RESENHA: A Valise do Professor - Hiromi Kawakami


          Nascida em Tóquio, em 1958, Hiromi Kawakami é uma escritora japonesa muito celebrada no Oriente e laureada com importantes premiações, entre elas o Akutagawa (1996) e o cobiçado Tanizaki (2001). Sua escrita, concisa, é marcada pelo tratamento sutil de temas como o cotidiano, as relações pessoais, a sexualidade e a solidão. Publicado originalmente em 2001 e trazido ao Brasil pela editora Estação Liberdade, "A Valise do Professor" é um romance curto e de fácil leitura que, tendo como pano de fundo a rica gastronomia japonesa, vai falar sobre "ser sozinho". 

          Tsukiko é uma mulher comum às portas da meia-idade. Solitária, passa os seus dias entre casa, trabalho e as raras idas ao bar de Satoru. Introvertida, está sempre mantendo os homens a uma distância segura e tocando a vida sem grandes emoções, esquiva do mundo. Até que, um dia, se encontra com um peculiar senhor que foi seu professor no ensino médio. No balcão do bar, ambos descobrem compartilhar do mesmo gosto culinário e essa será a porta de entrada para uma relação, que não é de amizade, mas também não exatamente amorosa, difícil de definir.

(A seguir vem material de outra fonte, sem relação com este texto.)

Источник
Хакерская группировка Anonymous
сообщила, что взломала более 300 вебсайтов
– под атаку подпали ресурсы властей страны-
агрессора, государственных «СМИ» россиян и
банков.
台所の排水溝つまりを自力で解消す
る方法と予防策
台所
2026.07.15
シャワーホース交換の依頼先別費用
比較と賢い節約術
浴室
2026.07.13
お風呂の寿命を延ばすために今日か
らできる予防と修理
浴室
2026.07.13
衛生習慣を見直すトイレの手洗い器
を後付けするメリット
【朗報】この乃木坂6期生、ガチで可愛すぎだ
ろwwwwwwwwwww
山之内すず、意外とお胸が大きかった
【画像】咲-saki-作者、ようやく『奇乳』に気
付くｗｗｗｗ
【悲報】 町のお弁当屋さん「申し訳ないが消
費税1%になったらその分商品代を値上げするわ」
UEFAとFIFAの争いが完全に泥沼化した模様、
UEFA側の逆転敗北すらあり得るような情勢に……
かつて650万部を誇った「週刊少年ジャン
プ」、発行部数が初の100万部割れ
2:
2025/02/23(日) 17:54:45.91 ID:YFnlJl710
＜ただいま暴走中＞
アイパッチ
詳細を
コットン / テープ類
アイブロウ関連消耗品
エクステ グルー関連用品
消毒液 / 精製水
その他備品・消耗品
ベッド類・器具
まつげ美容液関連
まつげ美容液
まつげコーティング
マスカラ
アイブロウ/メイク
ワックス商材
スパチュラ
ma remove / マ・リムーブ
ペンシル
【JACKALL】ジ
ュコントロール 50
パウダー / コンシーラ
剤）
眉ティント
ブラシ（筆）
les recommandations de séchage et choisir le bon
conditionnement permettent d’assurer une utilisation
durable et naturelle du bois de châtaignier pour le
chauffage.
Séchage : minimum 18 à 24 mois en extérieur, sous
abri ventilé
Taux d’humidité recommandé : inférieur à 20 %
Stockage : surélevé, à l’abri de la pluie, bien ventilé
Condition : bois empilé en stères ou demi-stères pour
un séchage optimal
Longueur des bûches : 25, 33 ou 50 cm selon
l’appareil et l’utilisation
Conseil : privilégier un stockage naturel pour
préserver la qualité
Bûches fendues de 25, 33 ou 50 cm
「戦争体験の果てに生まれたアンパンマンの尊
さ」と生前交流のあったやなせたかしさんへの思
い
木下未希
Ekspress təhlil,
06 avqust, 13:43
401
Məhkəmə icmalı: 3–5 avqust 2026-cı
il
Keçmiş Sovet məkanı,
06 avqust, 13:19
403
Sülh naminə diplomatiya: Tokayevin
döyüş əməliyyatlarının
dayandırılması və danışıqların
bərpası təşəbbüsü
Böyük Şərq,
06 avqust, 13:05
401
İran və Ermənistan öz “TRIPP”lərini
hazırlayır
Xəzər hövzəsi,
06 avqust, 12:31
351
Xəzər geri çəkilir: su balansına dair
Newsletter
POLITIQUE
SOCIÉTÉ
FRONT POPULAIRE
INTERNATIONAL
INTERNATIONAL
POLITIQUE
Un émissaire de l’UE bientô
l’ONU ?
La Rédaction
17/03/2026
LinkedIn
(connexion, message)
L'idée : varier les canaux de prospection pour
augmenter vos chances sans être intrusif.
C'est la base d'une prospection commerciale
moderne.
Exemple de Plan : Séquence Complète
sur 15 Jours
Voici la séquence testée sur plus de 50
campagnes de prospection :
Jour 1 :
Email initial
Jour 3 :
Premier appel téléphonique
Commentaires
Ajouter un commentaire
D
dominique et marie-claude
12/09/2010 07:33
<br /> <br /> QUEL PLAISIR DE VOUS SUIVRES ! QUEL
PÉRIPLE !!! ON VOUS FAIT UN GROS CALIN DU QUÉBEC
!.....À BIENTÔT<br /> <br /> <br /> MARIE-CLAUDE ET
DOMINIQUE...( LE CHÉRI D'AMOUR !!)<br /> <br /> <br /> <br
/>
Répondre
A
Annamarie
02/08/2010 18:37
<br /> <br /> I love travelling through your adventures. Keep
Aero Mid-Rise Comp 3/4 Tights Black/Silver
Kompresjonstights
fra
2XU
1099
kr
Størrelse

          Entre saquês e petiscos (sério, esse livro dá fome), esses dois personagens solitários vão descobrindo afinidades e tendo uma aproximação de almas, acho que essa é a definição mais próxima que consigo chegar. Enigmática, a figura do professor guarda algumas excentricidades, como colecionar pilhas usadas, recitar poemas de forma aleatória e levar consigo sua misteriosa valise, aonde quer que vá. Já Tsukiko, que até agora acreditava estar levando uma vida feliz sozinha, começa a se questionar: "Afinal, como teria eu vivido até agora?" Prestes a completar 40 anos, se dá conta de que durante toda a sua vida construiu "muros de ar" em torno de si. Seria tarde demais para colocá-los abaixo?

(Hiromi Kawakami)

          Esse é aquele tipo de livro que pode ser lido como entretenimento, um passatempo gostosinho, ou, se lido no momento certo, pode realmente ajudar o leitor a resolver problemas internos. Medos, inseguranças, traumas e questões mal resolvidas, coisas que nos paralisam e que nos deixam, como último recurso, a construção de um sólido "muro de ar" ao redor. Somos humanos e estamos sujeito às intempéries da vida. Às vezes, um refúgio interno pode se mostrar necessário e até fazer bem, mas o problema é quando não encontramos mais a saída e ficamos presos, reféns de um redoma de sentimentos. A boa notícia é que essas barreiras podem ser quebradas, só precisamos entender um pouco melhor o seu mecanismo para encontrar o ponto de saída.

          É um livro que eu recomendaria para todos? Não, pois tem suas peculiaridades. É um romance parado, de pouca ação. A maior parte se passa entre silêncios e muito de seu significado está no não dito. A narrativa é muito sutil e bonita, mas não acredito que irá funcionar para todo mundo. Kawakami tem todo um cuidado especial ao descrever sobre elementos da natureza, a passagem das estações e a cozinha japonesa. O livro também tem um leve toque de realismo mágico. Então, não vá esperando nenhum grande plot, apenas se deixe imergir. Quem sabe o livro não mova alguma engrenagem no seu subconsciente?